__WORK TO BE COMPLETED__: Wherever the word "Création" turns up in a line of the entries, copy that line.

__DATASET EXTRACT__:
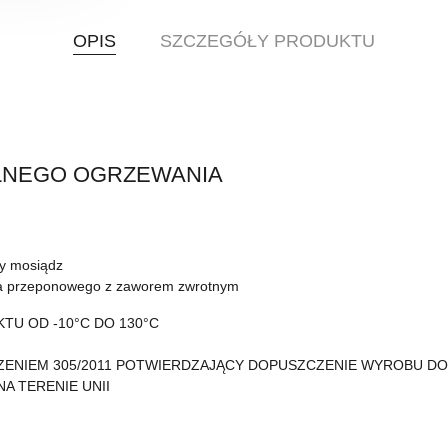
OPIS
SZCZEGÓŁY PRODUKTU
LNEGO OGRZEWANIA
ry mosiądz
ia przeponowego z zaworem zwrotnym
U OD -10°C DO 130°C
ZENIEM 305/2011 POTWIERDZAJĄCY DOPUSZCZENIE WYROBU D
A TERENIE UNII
* * *
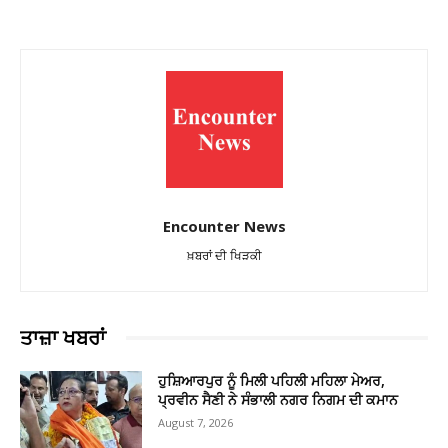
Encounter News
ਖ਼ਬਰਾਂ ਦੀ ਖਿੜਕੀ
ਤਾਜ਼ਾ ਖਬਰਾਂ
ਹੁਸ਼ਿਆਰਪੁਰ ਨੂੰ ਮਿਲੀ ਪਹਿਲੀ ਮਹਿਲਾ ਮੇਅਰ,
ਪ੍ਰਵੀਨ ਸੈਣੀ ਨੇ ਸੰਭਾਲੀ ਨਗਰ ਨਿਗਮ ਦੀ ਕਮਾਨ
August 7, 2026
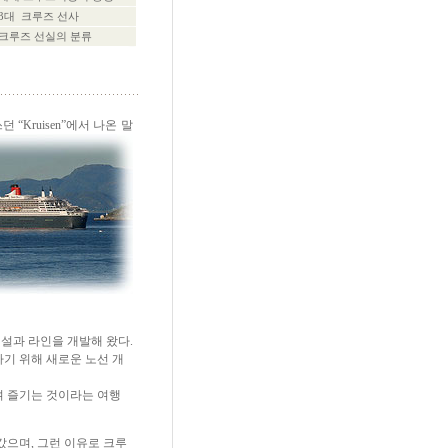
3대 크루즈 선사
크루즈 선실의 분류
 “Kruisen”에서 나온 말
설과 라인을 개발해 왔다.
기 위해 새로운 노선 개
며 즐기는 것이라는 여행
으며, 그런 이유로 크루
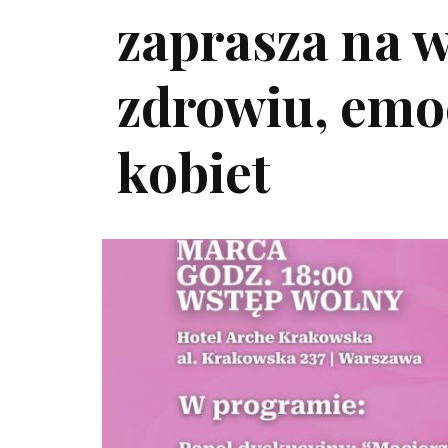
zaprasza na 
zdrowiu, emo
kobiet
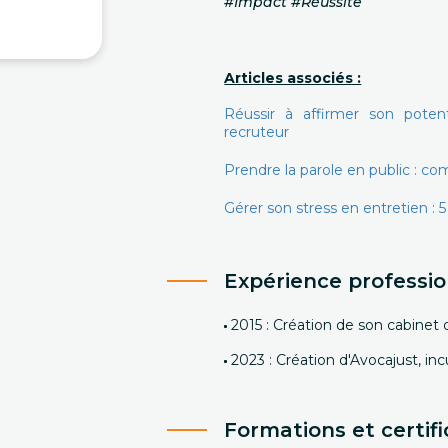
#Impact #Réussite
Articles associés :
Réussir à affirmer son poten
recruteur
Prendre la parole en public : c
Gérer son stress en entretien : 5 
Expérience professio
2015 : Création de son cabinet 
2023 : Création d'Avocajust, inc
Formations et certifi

__YOUR RESPONSE__:
2015 : Création de son cabinet 
2023 : Création d'Avocajust, inc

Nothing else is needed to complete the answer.